For Dawkins, the only conceivable theory is that of evolution. We are as we are because of our genetic makeup, not the efforts of our soul to guide us towards the realm of ideas each change is due to evolution. There is no soul which continues, there is only the survival of DNA, the function of life.
He strongly rejects the notion of the soul in the religious or Platonic sense but does suggest that there may be a place for talking about ‘soul’ in a metaphorical or symbolic way.
- Soul 1 – traditional view of a principle of life, a real separate thing that is spiritual and contains personality. Dawkins rejects this
- Soul 2 – as defined by the Oxford English Dictionary refers to ‘intellectual or spiritual power. High development of the mental faculties.
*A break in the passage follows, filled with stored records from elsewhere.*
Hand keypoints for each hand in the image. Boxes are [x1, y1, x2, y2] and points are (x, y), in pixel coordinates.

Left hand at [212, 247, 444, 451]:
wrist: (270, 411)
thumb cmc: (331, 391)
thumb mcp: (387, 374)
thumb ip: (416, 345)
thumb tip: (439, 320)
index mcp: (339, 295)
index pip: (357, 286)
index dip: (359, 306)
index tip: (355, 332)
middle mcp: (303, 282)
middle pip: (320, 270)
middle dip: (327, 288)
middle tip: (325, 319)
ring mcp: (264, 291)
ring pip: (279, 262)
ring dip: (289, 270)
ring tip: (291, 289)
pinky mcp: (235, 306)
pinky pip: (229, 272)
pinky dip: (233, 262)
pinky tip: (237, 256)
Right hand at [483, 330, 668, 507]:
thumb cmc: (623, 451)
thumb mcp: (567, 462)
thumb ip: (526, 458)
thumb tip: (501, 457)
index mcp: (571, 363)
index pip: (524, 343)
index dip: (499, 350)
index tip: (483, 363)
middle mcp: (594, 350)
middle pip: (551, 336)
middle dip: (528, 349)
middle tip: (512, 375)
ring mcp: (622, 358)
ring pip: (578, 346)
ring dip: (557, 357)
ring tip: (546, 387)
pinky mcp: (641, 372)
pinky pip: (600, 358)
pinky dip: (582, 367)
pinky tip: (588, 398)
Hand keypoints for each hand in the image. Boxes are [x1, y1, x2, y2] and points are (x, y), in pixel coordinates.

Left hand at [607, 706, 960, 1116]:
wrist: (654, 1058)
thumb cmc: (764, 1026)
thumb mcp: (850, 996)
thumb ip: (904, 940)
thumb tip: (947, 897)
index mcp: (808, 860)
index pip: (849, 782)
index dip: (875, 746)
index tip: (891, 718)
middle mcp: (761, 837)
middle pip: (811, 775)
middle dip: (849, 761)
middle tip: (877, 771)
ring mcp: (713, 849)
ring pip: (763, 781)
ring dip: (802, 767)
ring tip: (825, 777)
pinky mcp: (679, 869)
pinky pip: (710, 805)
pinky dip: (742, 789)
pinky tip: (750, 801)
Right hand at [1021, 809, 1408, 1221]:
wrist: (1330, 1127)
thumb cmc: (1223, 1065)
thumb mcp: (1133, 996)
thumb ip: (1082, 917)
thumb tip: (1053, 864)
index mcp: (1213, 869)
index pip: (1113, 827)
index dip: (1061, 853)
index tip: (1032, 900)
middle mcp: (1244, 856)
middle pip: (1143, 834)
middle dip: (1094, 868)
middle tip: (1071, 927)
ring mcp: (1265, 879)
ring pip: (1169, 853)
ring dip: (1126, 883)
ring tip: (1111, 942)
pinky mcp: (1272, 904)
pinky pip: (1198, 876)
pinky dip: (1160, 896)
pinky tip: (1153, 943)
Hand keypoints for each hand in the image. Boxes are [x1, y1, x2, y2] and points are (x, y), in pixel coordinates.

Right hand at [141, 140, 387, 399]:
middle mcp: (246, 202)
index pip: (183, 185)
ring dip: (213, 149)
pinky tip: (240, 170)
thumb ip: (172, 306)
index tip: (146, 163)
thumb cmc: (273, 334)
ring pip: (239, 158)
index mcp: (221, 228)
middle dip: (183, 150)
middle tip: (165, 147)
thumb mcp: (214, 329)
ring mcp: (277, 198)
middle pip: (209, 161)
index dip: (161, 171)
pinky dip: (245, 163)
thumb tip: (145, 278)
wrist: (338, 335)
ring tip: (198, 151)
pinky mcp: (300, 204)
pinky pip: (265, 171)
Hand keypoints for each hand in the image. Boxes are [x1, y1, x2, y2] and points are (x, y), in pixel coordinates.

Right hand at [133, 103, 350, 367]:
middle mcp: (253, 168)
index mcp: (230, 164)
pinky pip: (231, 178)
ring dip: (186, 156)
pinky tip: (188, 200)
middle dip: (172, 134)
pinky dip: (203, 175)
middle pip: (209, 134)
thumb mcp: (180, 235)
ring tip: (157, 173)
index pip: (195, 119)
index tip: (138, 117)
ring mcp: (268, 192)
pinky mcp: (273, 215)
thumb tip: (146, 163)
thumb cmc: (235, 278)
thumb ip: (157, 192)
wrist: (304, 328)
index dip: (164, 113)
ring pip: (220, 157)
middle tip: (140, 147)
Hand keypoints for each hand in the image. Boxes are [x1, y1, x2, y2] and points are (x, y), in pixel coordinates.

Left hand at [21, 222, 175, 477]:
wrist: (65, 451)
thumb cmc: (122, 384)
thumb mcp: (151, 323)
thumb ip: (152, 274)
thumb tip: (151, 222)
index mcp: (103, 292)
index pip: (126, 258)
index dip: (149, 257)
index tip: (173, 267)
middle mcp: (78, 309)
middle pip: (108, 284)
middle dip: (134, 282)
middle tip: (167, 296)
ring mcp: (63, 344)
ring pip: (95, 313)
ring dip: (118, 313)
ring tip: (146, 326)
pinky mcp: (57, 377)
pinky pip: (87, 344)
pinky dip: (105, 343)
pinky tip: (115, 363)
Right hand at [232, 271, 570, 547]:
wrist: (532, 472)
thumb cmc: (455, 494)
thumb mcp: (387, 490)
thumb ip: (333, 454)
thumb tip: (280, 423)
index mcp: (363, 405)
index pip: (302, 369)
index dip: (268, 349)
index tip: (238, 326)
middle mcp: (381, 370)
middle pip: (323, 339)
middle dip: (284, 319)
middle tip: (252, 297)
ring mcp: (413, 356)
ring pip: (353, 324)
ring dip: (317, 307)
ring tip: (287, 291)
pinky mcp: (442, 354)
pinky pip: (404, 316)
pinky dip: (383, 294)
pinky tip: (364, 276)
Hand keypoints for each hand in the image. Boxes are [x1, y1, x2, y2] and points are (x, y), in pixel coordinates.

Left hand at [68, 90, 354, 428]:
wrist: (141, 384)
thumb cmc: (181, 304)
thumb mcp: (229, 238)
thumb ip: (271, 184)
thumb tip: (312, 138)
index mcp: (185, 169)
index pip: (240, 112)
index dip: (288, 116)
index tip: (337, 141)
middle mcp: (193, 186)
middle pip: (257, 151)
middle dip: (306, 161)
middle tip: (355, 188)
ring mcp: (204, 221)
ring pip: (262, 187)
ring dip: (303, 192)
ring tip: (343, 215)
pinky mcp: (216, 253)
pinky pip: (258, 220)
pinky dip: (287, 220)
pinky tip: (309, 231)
Deep feeling and sensitivity.’ Dawkins argues that this is a meaningful way of describing ourselves provided we are clear that this does not refer to a separate thing
He argues that the consolation religion provides can only truly by consolidation if religion is true and we are able to survive death.
He contends that death should not be feared and that it is merely the ‘extinguishing’ of our consciousness and will be no different to the time before we were born.
“I am against religion because it teaches us to be satisfied with not understanding the world”
In his book ‘The Selfish Gene’ (1976) he proposes that humans are nothing more than ‘survival machines’ – they are the vehicles of genes which are only interested in replicating themselves in order to survive into the next generation.
He deems that humans do not have immortal souls and instead are simply a mixture of chemicals – “life is just bytes and bytes and bytes”.
In Dawkin’s view, human self-awareness is not due to the soul but has developed because self-awareness has evolutionary advantages.
He argues, as Betrand Russell did, that religious beliefs in ideas such as immortality of the soul has no sound basis as they are based on wish-fulfilment for those who lack courage or who fear death.
Materialists believe that consciousness is no more than electro-chemical events within the brain and that no person is capable of surviving brain death. Therefore, physical death is the end.